The onus is now on Shelby County officials to come up with a practical and safe solution for his client — quickly — or face further litigation.
“We aren’t going to wait for the sheriff to find a way to deal with our client,” Spickler said. “It’s very clear to anyone following it that there’s a lot of liability. But we can’t fix it — it’s up to the sheriff.”
It’s ultimately tragic that things have been allowed to fester in Shelby County for so long, he added.
“It’s appalling that their solution is to ship a 15-year-old girl 200 miles away to a women’s prison and keep her in solitary confinement,” Spickler said. “She’s charged with a serious offense and if she’s going to be detained, it has to be under conditions that are humane and constitutional and that meet her needs.”
Winton’s case has attracted national attention from juvenile justice reformers. Last week, ahead of the judge’s ruling, the National Juvenile Justice Network made her the focus of a “Jane Doe” alert to thousands of practitioner-advocates.

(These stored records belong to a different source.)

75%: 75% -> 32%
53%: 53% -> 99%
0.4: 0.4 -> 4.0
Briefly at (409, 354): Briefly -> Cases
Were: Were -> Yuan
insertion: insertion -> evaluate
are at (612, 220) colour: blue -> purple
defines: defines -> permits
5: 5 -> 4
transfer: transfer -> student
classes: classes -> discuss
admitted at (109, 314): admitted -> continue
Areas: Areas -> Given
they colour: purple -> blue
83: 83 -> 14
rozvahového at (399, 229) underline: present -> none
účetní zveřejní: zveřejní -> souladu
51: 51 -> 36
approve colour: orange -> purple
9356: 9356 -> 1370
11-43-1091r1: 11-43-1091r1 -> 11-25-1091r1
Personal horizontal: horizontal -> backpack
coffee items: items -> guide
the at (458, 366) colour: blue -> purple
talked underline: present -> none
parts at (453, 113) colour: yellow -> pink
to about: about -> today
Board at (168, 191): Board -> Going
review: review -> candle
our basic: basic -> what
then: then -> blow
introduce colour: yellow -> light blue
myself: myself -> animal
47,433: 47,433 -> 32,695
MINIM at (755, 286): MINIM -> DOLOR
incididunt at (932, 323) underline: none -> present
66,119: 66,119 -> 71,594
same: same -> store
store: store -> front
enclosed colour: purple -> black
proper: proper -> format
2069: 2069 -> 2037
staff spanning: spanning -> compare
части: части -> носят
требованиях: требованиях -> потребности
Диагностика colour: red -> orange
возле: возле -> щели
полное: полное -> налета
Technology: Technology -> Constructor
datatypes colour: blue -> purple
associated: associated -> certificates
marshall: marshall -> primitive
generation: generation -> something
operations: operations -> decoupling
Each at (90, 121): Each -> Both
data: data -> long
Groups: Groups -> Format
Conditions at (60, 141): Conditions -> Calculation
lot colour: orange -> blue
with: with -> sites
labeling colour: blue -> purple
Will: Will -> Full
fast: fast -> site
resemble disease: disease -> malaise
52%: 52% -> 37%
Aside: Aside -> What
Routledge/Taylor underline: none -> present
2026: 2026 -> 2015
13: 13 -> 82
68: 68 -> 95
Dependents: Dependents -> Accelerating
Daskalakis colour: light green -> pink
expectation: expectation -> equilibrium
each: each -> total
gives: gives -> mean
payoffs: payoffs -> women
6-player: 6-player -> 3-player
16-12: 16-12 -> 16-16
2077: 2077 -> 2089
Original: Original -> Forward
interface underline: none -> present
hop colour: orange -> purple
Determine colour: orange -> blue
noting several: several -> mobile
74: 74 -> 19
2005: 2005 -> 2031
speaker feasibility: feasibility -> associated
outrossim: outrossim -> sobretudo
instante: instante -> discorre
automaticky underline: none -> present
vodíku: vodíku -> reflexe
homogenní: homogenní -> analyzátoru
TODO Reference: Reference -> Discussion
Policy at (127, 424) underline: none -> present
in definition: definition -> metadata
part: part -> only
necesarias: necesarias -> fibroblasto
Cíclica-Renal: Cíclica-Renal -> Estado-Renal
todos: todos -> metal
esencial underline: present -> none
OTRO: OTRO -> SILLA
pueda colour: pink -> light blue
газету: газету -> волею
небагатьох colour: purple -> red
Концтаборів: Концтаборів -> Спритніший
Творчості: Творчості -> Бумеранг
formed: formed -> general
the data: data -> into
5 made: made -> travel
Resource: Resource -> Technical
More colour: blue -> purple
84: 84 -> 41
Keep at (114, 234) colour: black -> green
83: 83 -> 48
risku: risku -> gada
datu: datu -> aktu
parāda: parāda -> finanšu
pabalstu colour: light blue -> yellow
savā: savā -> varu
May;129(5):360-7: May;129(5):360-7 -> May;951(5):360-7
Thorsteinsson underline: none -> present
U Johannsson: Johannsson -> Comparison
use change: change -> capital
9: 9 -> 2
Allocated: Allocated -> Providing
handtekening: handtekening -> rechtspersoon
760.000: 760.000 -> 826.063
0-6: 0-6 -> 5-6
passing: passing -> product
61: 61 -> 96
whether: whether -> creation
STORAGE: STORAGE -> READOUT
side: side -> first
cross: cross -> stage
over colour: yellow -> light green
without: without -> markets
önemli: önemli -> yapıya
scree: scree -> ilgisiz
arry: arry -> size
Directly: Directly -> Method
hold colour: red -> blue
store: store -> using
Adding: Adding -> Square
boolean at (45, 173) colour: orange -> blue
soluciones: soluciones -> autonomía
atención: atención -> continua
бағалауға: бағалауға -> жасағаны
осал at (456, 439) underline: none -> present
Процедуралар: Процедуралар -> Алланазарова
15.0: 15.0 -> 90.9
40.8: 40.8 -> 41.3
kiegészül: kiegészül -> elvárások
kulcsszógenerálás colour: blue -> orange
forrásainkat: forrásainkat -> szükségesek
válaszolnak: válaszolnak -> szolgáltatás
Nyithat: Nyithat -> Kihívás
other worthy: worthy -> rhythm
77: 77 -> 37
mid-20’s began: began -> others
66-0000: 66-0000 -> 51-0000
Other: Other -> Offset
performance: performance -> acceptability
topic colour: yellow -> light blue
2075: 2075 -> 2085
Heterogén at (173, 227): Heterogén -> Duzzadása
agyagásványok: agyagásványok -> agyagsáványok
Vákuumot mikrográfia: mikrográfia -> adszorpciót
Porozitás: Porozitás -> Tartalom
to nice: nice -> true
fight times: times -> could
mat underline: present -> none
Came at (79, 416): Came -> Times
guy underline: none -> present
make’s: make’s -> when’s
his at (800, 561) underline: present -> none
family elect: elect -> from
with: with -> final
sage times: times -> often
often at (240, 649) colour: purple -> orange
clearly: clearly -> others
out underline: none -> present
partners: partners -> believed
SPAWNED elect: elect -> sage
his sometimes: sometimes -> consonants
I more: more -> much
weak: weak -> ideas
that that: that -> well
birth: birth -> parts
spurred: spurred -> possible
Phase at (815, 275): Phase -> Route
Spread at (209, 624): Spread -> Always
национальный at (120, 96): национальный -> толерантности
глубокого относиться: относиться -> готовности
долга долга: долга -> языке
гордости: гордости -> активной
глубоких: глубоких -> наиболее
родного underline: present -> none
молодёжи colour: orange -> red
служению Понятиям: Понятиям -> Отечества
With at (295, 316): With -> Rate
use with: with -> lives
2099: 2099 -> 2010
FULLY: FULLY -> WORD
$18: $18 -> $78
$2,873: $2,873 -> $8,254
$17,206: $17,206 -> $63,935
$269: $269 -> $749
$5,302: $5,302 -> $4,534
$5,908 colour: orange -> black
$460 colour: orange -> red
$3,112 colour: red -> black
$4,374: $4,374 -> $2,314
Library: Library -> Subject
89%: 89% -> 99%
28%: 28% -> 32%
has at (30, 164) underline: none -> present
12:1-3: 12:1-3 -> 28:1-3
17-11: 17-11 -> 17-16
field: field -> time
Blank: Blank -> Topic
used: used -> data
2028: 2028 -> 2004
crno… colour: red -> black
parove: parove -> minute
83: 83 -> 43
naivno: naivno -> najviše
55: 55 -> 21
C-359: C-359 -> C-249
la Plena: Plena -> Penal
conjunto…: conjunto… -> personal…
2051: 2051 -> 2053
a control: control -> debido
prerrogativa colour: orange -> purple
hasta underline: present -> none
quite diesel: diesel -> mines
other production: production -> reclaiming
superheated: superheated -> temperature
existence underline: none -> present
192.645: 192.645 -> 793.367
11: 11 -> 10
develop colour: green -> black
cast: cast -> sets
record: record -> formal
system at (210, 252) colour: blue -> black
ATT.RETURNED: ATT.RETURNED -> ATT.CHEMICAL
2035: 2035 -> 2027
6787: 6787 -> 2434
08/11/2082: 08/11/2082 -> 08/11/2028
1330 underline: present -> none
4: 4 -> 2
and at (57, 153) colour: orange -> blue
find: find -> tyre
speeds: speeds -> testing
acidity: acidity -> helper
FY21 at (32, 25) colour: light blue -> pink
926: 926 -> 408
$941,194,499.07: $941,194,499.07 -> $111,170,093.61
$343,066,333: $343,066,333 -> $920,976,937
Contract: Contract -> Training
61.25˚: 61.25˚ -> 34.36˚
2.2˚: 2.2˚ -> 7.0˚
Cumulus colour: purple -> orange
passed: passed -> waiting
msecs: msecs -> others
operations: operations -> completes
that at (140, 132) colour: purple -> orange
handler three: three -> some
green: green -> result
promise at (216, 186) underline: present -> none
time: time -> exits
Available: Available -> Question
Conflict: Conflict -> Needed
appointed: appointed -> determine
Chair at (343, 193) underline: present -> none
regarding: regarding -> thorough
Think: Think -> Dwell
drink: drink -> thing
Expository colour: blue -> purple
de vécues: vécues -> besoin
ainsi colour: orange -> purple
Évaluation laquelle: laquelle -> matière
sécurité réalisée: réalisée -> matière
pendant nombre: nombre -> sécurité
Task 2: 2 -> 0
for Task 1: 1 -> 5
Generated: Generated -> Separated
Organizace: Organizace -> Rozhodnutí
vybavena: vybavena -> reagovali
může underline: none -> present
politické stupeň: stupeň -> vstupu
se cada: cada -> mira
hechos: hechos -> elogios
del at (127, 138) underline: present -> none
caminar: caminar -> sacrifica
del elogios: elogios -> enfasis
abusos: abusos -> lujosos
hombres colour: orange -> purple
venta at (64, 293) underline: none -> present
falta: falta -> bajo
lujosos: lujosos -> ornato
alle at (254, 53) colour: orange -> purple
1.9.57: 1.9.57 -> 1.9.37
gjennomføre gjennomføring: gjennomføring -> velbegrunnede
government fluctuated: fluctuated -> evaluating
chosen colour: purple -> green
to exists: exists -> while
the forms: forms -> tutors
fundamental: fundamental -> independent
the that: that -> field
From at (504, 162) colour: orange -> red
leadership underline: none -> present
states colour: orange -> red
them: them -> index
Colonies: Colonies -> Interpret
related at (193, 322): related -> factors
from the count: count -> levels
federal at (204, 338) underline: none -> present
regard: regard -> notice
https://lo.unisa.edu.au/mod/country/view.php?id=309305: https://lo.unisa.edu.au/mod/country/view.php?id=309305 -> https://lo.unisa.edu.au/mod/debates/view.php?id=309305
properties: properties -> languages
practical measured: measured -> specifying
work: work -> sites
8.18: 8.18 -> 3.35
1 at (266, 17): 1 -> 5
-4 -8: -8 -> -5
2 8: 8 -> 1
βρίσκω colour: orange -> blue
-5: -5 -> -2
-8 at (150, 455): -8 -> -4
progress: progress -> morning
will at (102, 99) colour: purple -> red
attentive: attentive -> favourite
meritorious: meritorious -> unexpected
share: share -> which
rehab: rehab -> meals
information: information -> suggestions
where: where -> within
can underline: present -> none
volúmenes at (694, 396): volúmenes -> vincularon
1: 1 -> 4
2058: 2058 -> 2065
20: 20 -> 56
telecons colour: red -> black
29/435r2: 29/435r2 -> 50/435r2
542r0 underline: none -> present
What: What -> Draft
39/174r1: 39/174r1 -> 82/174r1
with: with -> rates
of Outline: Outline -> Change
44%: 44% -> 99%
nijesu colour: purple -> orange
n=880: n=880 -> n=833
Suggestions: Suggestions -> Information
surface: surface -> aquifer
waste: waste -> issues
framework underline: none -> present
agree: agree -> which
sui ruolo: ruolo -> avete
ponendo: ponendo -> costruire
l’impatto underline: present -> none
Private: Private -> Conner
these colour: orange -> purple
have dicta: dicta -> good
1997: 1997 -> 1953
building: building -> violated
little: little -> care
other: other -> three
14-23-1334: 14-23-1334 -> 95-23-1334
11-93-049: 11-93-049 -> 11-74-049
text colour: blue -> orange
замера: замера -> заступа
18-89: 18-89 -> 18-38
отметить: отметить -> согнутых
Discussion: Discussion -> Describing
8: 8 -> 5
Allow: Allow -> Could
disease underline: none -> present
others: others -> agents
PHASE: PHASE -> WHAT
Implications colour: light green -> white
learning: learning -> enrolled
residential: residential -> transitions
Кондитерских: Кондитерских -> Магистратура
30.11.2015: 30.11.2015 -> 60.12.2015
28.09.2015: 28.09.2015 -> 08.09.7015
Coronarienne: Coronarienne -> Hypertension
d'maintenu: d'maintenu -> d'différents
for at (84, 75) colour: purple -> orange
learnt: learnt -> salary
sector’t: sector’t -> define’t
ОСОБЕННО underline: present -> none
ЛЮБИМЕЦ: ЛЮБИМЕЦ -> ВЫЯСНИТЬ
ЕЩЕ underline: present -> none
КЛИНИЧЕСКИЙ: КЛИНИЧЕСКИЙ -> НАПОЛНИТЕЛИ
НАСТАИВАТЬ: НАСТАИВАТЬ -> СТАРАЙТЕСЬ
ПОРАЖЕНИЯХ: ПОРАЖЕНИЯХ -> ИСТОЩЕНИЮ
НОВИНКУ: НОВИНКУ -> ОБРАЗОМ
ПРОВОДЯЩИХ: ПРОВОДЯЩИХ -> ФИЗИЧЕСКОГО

“We know that the official stats are that about half of youth residential facilities report using solitary confinement to control behavior,” NJJN Executive Director Sarah Bryer said. “But when you dig a little deeper, you see that the data is extremely uneven and often is only gathered comprehensively when a special commission is convened on the local or state level.”
Things are even muddier in the context of adult jails and prisons, she added. “We don't have comprehensive data on youth in adult facilities, because there is no requirement to collect data on the treatment of youth in adult facilities,” she said.
“Here's what we do know,” Bryer said. “The evidence is clear that being in solitary is extremely damaging to a youth's mental health, leads to increased suicidal behavior and can make it extremely difficult for the youth to get back on track once released. We also know that extended periods of isolation are a known form of torture of political prisoners.
“For teens whose brains are going through an amazing period of development, it is incomprehensible why we would want to lock that child's brain in a cell without any human contact,” she said. “Even if you were inclined to ignore the fundamental inhumanity of placing children in solitary confinement, and were only concerned with public safety, this is the wrong course of action to take.”